<i>In Vitro</i> Plant Regeneration of <i>Dendrocalamus stocksii</i> (Munro) M. Kumar, Remesh & Unnikrisnan, through Somatic Embryogenesis

Abstract

Dendrocalamus stocksii is fast cultivating economically important forest crop species. National Mission of Bamboo Application (NMBA) of India has been identified in 15 industrially important bamboo species. Traditionally it was propagated through by offset cuttings and rhizome splitting which was not meeting the demand, culm cuttings needed mass material to propagate and rooting percentage mixed. Plant regeneration through somatic embryogenesis was achieved in callus cultures derived from the callus initiated through type of explants viz. leaf, leaf sheath, shoot tip, nodal shoot segments, and inter node segments from aseptic cultures. Explants were cultured on Murashige & Skoog basal media supplemented with 2,4 Dichloro diphenyle ethane 0.44 μM/L with additives (Ascorbic acid 8.8 μM/L, citric acid 4.8 μM/L Cysteine 3.02 μM/L and Glutamine 14.6 μM/L) with 3% sucrose and Agar agar 0.6%. Cultures were incubated in the dark at 25°C ± 1°C. Out of five types of explants nodal shoot induced callus > 80% followed by leaf sheath (60%) and no callus was induced in leaf. Various nutrient media viz. Murashige and Skoog (MS), Woody Plant Media (WP), Gamborg media (B5) and Heller’s (HE) media fortified with 2,4 D (0.2 - 1.10 μM/L) and Kinetin 0.10 μM/L were tested for high frequency callus induction. Among four nutrient media tested MS media fortified with 2,4 D (0.55 - 1.1 μM/L) 100% callus induction. Calli multiplication was carried out with various concentrations of PGR’s with 10% coconut milk. Out of these MS media 2,4 D 0.55 μM /L and 10% coconut milk concentration were found best for high frequency (80%) calli multiplication.
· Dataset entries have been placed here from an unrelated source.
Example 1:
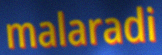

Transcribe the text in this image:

malaradi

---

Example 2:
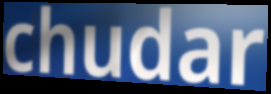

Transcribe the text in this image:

chudar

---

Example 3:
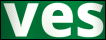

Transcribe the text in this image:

ves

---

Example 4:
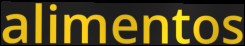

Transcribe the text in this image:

alimentos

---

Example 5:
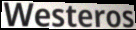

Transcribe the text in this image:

Westeros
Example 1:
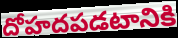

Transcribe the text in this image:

దోహదపడటానికి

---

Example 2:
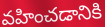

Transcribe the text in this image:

వహించడానికి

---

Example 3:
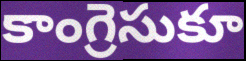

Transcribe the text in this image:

కాంగ్రెసుకూ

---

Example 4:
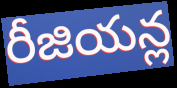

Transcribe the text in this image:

రీజియన్ల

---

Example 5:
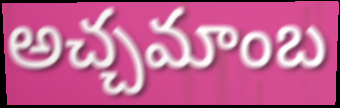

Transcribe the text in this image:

అచ్చమాంబ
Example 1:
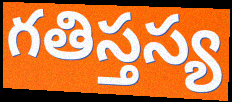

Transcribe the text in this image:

గతిస్తస్య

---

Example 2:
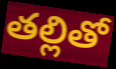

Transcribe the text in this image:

తల్లితో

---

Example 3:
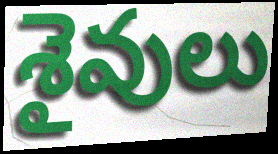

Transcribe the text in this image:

శైవులు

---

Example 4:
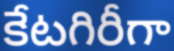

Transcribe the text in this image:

కేటగిరీగా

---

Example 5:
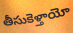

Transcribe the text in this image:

తీసుకెళ్తాయో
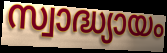
സ്വാദ്ധ്യായം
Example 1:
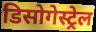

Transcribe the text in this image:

डिसोगेस्ट्रेल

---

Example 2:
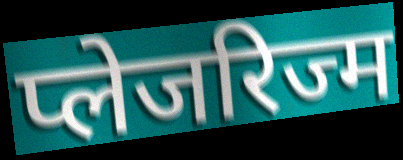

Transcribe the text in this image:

प्लेजरिज्म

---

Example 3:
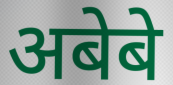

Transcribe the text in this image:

अबेबे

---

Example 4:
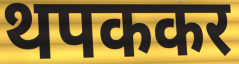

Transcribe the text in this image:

थपककर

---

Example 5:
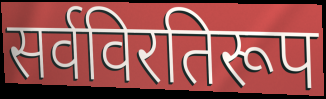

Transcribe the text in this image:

सर्वविरतिरूप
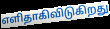
எளிதாகிவிடுகிறது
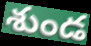
శుండ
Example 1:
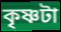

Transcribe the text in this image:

কৃষ্ণটা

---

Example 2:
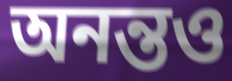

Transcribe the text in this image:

অনন্তও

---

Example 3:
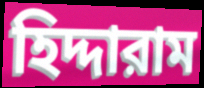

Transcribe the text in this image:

হিদ্দারাম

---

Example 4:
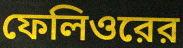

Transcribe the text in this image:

ফেলিওরের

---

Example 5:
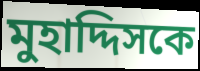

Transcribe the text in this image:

মুহাদ্দিসকে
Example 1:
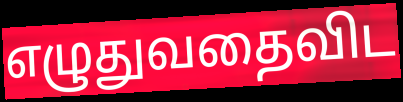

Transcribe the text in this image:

எழுதுவதைவிட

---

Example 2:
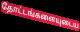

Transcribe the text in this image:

தோட்டங்களையுடைய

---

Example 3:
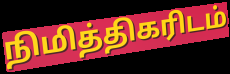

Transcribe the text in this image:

நிமித்திகரிடம்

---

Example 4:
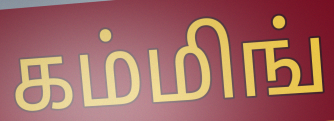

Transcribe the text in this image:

கம்மிங்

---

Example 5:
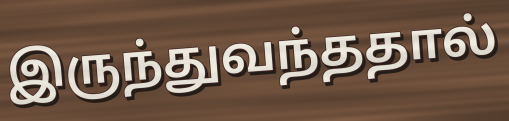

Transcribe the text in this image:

இருந்துவந்ததால்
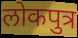
लोकपुत्र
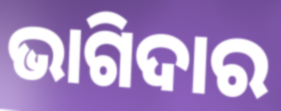
ଭାଗିଦାର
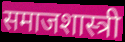
समाजशास्त्री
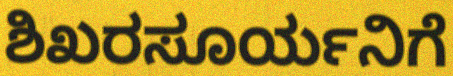
ಶಿಖರಸೂರ್ಯನಿಗೆ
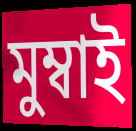
মুম্বাই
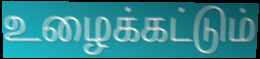
உழைக்கட்டும்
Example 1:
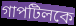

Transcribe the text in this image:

গাপটিলকে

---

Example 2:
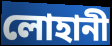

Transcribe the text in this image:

লোহানী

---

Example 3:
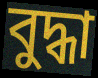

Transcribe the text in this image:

বুদ্ধা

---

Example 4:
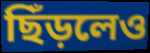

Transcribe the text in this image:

ছিঁড়লেও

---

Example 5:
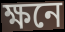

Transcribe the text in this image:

ক্ষনে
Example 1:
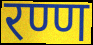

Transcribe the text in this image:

रण्ण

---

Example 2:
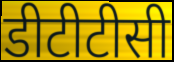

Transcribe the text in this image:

डीटीटीसी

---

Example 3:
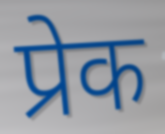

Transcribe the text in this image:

प्रेक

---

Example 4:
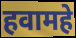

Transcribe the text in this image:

हवामहे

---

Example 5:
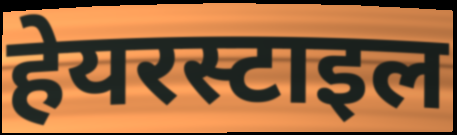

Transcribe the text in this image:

हेयरस्टाइल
Various combinations of α-naphthalene acetic acid (NAA) with N6-benzyiaminopurine (BAP) and kinetin were tested for embryo germination, out of which MS media supplemented with NAA 0.55 μM /L and BAP 0.22 μM /L were showed high frequency (80%) germination. Germinated plantlets carefully transferred to polybags containing potting mixture of sand soil and compost in the ratio of 40:10:50 with 10 Kg/m3 + 250 gm/m3 fungicide. Plantlets were kept 4 weeks under poly tunnel inside mist chamber followed by two weeks outside poly tunnel in mist chamber. Plants are lifted to the canopy condition directed to a week before subjected to them in the institute division nursery.